→ **About this task**
Return, unchanged, every line starting at the one with "position:absolute; left:102px; top:0;" and running through the last line of the material below, with nothing else added.

(Beginning of Given data)

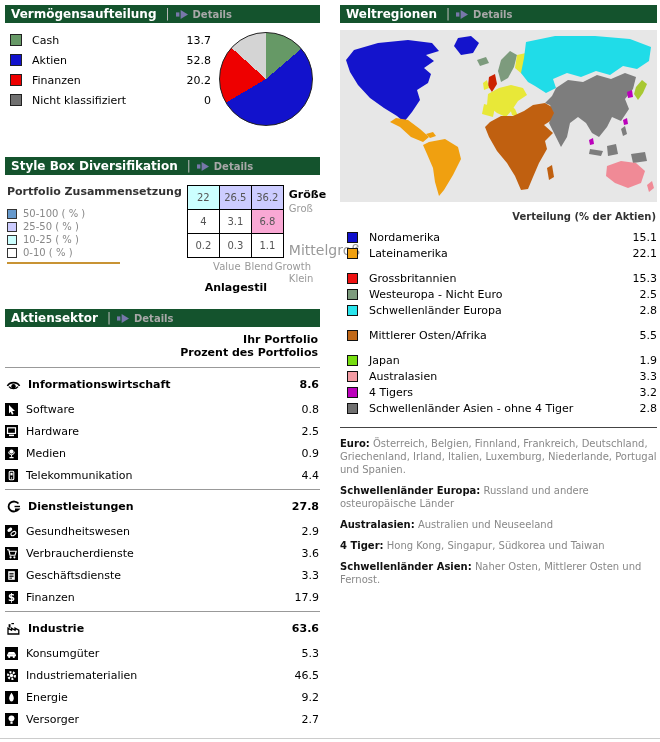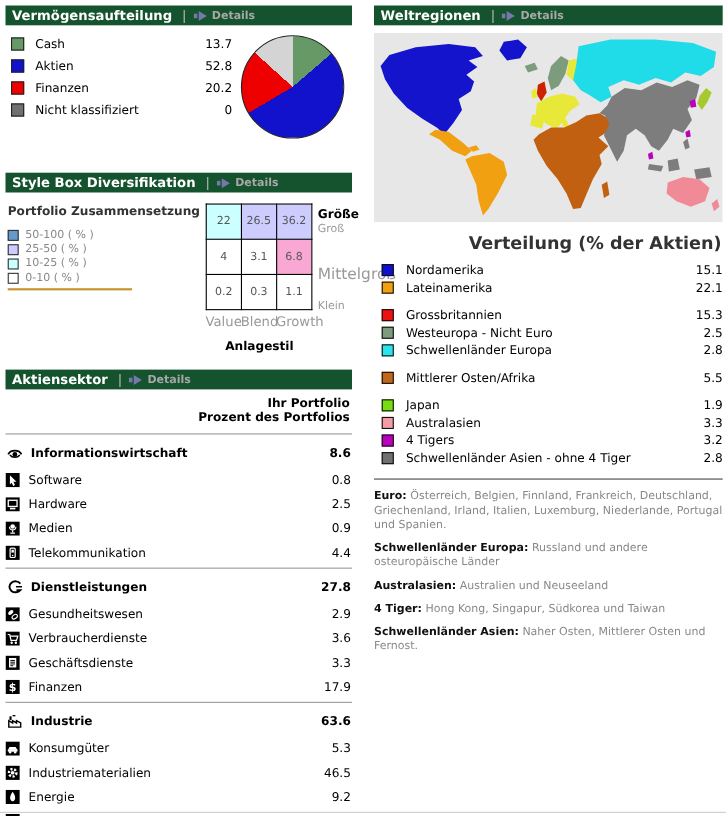--- a/index.html
+++ b/index.html
@@ -39,7 +39,7 @@
   .sb-underline { width:113px; border-bottom:2px solid #c89334; margin-top:3px; }
   .sb-grid-area { position:relative; width:134px; }
   table.sbgrid { border-collapse:collapse; }
-  table.sbgrid td { width:32px; height:32px; border:1px solid #000; text-align:center;
+  table.sbgrid td { width:32px; height:24px; border:1px solid #000; text-align:center;
                     font-size:10px; color:#555; padding:0; }
   .sb-size-labels { position:absolute; left:102px; top:0; width:60px; height:98px; white-space:nowrap; }
   .sb-size-title { position:absolute; top:3px; left:0; font-weight:bold; font-size:11px; color:#000; }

(End of Given data)

→ **Answer section**
   .sb-size-labels { position:absolute; left:102px; top:0; width:60px; height:98px; white-space:nowrap; }
   .sb-size-title { position:absolute; top:3px; left:0; font-weight:bold; font-size:11px; color:#000; }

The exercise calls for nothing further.